BACKGROUND: Antisense oligonucleotides (oligos) have been employed against in vivo and in vitro prostate cancer models targeting growth regulatory proteins. While most oligos have targeted growth factors or their receptors, others have been directed against inhibitors of apoptosis and mediators of androgen action. We previously evaluated a set of oligos which targeted and comparably suppressed the expression of the apoptosis inhibitor protein bcl-2. LNCaP cells adapted to this restoration of apoptosis with suppression of caspase 3 (an apoptosis promoter) and an enhanced expression of the androgen receptor (AR), suggesting an increased sensitivity to androgens. METHODS AND
RESULTS: In a continuation of this study, we evaluated the expression of AR coactivators p300, its homolog CREB binding protein (CREBBP) and cytokines interleukin (IL)-4 and IL-6, finding p300 and IL-6 similarly enhanced.

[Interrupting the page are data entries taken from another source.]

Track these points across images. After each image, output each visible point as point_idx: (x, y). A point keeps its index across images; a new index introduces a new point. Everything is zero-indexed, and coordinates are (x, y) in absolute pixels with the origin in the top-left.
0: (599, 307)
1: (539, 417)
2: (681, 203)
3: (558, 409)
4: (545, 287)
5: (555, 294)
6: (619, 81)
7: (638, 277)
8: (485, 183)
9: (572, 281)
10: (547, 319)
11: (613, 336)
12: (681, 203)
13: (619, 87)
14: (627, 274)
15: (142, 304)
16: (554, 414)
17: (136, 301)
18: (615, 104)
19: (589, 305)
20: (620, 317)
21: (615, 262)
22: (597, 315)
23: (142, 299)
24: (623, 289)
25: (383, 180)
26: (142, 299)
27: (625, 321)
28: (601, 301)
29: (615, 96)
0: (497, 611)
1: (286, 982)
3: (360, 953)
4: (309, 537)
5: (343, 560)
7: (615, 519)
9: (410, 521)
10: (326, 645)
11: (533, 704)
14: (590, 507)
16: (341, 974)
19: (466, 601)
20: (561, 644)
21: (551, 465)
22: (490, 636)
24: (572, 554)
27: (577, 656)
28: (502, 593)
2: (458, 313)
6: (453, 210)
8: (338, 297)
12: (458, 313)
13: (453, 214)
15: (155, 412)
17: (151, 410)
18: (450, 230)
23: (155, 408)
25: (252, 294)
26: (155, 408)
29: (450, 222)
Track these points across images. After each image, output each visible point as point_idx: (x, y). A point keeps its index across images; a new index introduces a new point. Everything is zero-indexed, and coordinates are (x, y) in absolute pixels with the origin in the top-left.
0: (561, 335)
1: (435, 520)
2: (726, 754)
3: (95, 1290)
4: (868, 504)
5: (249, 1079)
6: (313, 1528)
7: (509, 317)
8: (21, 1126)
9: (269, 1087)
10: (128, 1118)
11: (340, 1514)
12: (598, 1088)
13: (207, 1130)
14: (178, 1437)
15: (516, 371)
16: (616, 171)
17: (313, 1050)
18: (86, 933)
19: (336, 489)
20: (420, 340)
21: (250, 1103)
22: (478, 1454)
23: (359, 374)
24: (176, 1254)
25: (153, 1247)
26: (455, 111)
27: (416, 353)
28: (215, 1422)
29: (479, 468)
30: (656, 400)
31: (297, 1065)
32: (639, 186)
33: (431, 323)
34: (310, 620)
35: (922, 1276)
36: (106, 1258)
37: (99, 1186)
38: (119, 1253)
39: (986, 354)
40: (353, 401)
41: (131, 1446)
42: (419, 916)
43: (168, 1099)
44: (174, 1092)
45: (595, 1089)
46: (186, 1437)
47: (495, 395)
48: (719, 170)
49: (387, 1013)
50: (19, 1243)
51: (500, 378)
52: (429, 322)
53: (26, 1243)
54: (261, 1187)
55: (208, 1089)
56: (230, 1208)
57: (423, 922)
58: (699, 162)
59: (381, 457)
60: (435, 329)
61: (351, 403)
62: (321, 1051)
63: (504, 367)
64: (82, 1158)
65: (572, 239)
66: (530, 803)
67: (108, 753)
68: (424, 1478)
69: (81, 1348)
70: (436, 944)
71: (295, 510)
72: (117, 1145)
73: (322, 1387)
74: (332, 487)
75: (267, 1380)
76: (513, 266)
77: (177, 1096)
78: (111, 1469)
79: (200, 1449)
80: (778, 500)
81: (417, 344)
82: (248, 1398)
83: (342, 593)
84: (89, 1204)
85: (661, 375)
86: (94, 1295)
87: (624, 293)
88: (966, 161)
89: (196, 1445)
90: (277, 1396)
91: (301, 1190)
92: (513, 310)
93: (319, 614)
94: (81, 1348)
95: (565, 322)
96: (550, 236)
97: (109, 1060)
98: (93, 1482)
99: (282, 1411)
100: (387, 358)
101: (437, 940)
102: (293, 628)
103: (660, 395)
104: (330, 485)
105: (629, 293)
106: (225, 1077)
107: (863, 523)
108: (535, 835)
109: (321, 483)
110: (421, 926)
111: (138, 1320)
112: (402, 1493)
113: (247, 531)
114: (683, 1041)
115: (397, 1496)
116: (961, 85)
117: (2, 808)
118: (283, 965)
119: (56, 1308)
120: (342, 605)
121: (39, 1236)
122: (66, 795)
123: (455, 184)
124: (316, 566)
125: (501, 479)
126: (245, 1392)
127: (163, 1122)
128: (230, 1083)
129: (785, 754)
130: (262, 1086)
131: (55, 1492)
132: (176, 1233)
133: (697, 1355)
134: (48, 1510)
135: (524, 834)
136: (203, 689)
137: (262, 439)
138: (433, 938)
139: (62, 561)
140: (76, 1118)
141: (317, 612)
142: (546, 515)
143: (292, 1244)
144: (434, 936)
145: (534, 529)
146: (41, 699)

CONCLUSIONS: LNCaP cells are hormone sensitive and untreated cells express minimal p300 activity. Therefore, the enhanced expression which followed oligo treatment makes its induction more impressive and implies a pattern of gene expression more associated with later stage (androgen insensitive) disease. This suggests that oligo treatment directed against bcl-2 can be evaded through compensatory changes in AR expression and some coactivators, promoting tumor growth, and may promote transformation of the tumor to a more aggressive phenotype.